Bad news. Bob just got hit by the proverbial bus. He’s not coming in to work today – which is too bad because he’s the only one who knows how this essential process works or has the knowledge required for that vital procedure. No succession plan? That’s ok: go into crisis management mode and scramble to find people who can, maybe, fill the gaps. Everything should be just fine. Lack of succession planning seems ridiculous if you put it that way, doesn’t it? It certainly does.

A Plan for Survival

Every company needs a succession plan. End of story. As CEO of Dale Carnegie Training Peter V. Handal puts it: “What succession is about is building the bench strength so that people that are in the company now, or that will be brought in will be able to carry the company forward in the future. It’s not just a nice thing to have – it’s really the essence of any business.

When? Now.

The “why” behind succession planning is fairly simple. Sometimes you know what’s going to happen tomorrow; sometimes you don’t. In either case, you have to plan. In addition to unexpected losses, leaves, or departures, contingencies are essential when:

  • Employees are ready to exit. Sometimes, they just tell you. “I’m ready to move on to something else.” It could be a high-level executive or a mid-level employee. In either case, this person may be in the process of imparting knowledge to someone else – a potential successor. This should be formalized.
  • They become disengaged or work suffers. If they don’t tell you, their work might. You may notice that an employee’s work starts suffering. They don’t appear engaged or are not effective in their roles any longer. You need to tell them directly, “If you’re not in this, then we need to start transferring your knowledge to someone else.” Work with them. It’s not the end of the world for them, or for the company. This happens all the time. Just bring the situation to light so you can plan properly.

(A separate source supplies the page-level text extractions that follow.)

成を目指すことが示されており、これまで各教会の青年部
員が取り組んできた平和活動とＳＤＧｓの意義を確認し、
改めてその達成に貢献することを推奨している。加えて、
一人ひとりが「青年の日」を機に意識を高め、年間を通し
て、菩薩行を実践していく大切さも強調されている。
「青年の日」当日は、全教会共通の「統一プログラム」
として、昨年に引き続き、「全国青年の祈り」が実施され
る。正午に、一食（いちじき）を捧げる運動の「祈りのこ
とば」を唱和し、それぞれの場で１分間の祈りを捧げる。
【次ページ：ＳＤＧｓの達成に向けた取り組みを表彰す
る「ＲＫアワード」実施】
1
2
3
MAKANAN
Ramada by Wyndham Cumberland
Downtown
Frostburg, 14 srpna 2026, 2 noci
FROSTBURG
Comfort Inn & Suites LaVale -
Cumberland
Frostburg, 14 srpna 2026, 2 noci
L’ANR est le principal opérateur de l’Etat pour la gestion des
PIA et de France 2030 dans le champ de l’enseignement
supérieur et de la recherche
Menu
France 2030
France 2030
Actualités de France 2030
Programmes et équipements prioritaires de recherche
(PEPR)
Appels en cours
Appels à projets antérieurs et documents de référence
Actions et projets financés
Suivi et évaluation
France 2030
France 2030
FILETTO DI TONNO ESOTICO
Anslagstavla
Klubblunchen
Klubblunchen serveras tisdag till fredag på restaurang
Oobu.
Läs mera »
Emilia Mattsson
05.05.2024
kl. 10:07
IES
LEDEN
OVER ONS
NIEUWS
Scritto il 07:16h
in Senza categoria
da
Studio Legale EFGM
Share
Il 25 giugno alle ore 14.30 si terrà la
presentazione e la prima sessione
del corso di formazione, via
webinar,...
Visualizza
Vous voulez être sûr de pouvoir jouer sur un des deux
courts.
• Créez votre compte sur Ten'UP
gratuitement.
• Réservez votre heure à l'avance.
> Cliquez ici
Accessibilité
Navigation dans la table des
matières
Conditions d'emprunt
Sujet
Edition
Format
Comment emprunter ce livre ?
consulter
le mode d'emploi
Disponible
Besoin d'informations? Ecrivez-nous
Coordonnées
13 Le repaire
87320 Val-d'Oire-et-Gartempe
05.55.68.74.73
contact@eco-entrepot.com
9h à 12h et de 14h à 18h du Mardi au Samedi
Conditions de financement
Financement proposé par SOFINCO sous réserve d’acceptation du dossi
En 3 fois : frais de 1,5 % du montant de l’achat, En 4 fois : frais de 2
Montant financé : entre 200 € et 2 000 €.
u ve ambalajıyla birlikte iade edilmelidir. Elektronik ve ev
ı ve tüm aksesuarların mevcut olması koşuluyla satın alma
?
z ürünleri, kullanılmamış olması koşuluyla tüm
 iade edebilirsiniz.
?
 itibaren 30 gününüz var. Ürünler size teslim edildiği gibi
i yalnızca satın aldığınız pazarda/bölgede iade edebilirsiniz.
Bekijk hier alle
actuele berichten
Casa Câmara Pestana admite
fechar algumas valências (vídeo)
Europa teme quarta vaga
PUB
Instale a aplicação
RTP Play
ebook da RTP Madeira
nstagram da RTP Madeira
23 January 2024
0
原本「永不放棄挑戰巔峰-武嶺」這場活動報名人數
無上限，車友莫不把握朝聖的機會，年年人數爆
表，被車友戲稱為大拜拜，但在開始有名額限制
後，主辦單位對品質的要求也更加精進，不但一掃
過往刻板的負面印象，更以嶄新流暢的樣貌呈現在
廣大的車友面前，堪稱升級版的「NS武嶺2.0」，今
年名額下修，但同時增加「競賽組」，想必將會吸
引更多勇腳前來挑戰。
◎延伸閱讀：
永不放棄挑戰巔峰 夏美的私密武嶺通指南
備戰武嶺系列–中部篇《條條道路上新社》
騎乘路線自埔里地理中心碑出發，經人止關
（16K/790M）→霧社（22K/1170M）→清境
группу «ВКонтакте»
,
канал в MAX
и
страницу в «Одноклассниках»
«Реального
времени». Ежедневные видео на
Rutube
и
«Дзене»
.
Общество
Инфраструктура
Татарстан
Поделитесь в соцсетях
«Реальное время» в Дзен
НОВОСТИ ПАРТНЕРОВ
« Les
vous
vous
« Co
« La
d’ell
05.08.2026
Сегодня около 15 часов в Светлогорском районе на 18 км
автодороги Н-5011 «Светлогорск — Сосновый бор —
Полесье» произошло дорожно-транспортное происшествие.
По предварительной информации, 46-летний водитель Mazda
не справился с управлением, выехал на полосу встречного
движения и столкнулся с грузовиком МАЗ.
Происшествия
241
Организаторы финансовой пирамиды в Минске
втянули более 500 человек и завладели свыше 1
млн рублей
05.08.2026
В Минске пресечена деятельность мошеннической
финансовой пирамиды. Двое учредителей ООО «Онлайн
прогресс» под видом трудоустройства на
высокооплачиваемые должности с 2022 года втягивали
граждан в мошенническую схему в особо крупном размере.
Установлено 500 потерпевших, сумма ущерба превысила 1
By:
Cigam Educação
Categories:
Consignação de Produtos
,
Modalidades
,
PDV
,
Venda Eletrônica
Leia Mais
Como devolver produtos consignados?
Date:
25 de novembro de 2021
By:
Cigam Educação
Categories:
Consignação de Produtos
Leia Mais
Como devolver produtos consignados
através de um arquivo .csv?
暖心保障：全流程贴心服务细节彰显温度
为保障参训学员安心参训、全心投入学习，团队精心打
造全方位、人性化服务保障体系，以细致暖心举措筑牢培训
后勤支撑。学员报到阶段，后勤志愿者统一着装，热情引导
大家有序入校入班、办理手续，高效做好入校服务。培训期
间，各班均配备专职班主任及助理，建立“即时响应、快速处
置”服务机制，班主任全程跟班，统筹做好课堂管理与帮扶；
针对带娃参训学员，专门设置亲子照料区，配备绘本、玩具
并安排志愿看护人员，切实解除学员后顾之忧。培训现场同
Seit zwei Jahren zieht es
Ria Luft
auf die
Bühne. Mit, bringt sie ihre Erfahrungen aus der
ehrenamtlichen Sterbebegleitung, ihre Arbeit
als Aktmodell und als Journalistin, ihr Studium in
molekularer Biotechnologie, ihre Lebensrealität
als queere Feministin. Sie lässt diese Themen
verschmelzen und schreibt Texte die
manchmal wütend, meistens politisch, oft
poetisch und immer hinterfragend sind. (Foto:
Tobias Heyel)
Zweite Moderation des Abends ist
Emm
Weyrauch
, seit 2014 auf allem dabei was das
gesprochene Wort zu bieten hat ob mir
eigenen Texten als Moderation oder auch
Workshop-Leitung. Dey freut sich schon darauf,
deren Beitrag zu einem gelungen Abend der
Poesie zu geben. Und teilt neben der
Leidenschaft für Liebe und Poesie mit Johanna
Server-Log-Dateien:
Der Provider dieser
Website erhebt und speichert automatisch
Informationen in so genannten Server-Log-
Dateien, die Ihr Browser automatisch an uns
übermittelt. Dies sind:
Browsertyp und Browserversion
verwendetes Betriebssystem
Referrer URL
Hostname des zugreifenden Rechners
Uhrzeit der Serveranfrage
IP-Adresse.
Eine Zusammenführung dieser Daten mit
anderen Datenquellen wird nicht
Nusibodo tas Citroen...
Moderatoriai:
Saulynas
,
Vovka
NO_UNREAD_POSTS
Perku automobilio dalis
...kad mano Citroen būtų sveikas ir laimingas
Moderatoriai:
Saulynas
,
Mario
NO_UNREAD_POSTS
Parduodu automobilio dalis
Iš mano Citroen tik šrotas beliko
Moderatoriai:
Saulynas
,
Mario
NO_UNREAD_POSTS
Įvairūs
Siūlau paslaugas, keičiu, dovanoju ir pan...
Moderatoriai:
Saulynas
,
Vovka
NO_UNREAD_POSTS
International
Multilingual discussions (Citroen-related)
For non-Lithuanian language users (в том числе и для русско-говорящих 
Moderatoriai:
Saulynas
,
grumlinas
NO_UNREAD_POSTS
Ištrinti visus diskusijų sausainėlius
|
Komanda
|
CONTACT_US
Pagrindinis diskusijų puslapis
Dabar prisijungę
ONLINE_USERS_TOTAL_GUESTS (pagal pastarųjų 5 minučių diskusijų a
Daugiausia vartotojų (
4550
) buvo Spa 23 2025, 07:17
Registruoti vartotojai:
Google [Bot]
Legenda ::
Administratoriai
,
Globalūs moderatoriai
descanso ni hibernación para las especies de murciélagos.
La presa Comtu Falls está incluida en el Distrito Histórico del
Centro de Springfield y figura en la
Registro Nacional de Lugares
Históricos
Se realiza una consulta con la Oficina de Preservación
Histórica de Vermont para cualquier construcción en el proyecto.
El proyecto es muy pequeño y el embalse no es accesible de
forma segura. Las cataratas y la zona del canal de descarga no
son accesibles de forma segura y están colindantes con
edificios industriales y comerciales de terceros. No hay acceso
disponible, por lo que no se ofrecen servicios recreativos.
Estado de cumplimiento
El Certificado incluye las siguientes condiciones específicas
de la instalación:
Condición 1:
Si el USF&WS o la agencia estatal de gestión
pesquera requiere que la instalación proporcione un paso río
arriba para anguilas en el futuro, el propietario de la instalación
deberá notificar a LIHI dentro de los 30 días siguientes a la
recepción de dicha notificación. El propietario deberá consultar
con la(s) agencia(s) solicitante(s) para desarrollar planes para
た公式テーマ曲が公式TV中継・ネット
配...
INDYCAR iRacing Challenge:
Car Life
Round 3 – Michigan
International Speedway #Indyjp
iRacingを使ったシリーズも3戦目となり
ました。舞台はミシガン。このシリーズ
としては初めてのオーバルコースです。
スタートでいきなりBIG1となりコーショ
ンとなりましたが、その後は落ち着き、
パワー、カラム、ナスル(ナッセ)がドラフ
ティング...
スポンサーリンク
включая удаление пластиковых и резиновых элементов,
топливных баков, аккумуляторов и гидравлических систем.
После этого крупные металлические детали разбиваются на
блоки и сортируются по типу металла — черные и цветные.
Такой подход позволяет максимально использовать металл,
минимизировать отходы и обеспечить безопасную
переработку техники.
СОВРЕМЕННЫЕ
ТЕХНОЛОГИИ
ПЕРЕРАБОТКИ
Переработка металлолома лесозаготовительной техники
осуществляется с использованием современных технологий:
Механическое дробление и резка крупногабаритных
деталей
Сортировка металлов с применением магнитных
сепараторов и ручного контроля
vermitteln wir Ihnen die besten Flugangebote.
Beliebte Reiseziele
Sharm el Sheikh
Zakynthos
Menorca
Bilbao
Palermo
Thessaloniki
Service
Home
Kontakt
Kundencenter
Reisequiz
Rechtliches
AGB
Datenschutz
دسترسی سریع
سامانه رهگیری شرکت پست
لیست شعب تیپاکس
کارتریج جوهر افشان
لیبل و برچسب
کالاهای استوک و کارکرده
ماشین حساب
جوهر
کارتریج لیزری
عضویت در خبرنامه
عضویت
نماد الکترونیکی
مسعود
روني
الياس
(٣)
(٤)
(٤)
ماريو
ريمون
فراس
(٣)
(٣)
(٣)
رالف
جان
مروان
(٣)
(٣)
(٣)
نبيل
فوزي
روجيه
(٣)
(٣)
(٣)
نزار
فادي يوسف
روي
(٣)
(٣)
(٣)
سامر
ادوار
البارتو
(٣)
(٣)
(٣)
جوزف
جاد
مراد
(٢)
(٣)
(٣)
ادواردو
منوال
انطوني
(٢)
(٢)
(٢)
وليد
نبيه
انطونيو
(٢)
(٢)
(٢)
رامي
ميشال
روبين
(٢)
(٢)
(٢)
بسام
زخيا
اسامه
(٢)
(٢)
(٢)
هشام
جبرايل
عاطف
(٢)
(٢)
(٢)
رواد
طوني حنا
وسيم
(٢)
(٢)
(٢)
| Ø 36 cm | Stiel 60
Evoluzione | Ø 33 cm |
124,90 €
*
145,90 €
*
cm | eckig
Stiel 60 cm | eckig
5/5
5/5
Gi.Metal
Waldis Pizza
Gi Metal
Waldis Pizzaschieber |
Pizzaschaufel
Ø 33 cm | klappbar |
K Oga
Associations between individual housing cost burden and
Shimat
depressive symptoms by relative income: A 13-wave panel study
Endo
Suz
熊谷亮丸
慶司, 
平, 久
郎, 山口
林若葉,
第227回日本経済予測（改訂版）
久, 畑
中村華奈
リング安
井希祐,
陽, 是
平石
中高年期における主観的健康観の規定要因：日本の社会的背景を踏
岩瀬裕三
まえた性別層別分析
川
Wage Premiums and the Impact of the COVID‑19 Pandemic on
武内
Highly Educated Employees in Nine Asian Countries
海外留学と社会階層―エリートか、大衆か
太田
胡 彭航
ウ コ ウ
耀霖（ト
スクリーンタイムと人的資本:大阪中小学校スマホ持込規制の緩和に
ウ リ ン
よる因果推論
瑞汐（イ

The “how” works a bit differently, depending on the size of the company or its stage of growth.

Planning for Small Companies

Say you’re a startup with about 10 employees. You still have 3 – 4 key roles, and maybe a subject matter expert, for which you need to plan. If, at this point, you’re too small to draw from an internal well of talent, figure out who in the marketplace would be a good fit. Even if you can’t bring them on now, you can start a dialogue, and keep it going.

Let potential external successors know that you’d like for them to join the organization at some point. Paint for them a bigger picture of what the organization will be, and how, once they join, they can play a key role in helping it continue to grow and thrive.

Another option, and one that can take place concurrently, is developing internal candidates for key roles. Say Bob is the head of finance. If, after he has his unfortunate run-in with the bus, you have no one onboard with enough experience to take over, it can cripple your company.

You need to start sharing information and training people early. Even if it’s just pairing people, you have to start the transfer of knowledge so people at the lower ranks can pick up the pieces when – not if – something happens. Will a junior staff have all the knowledge that Bob the CFO had? No, definitely not. But you have to start somewhere, and this way, at least you’re not starting at zero.

Planning for Large Companies

If you’re a bigger company, you’d better have someone assigned to each key role. An organizational chart should identify not only C-suite roles, but other critical positions, such as managers and department heads. Ask: “Who do we have to fill the role if Joe decides to take a job somewhere else?” Or, “Who can step in if Sue decides to get off the corporate track?”

All the Joes and Sues need to be working with, training, and imparting knowledge to potential successors. That way, when they leave, quit, retire, take leave, or, for whatever reason, cannot or will not fill the role, there is someone there to step into their place. And remember: bench strength. Why have just one potential successor? If you plan two or three deep, you will have more options.

Without succession planning, companies fall into crisis mode. They may not have the talent they need to continue to grow or succeed. They say that “failing to plan is planning to fail.” That’s too true for businesses who don’t look ahead. Succession planning really is planning to succeed.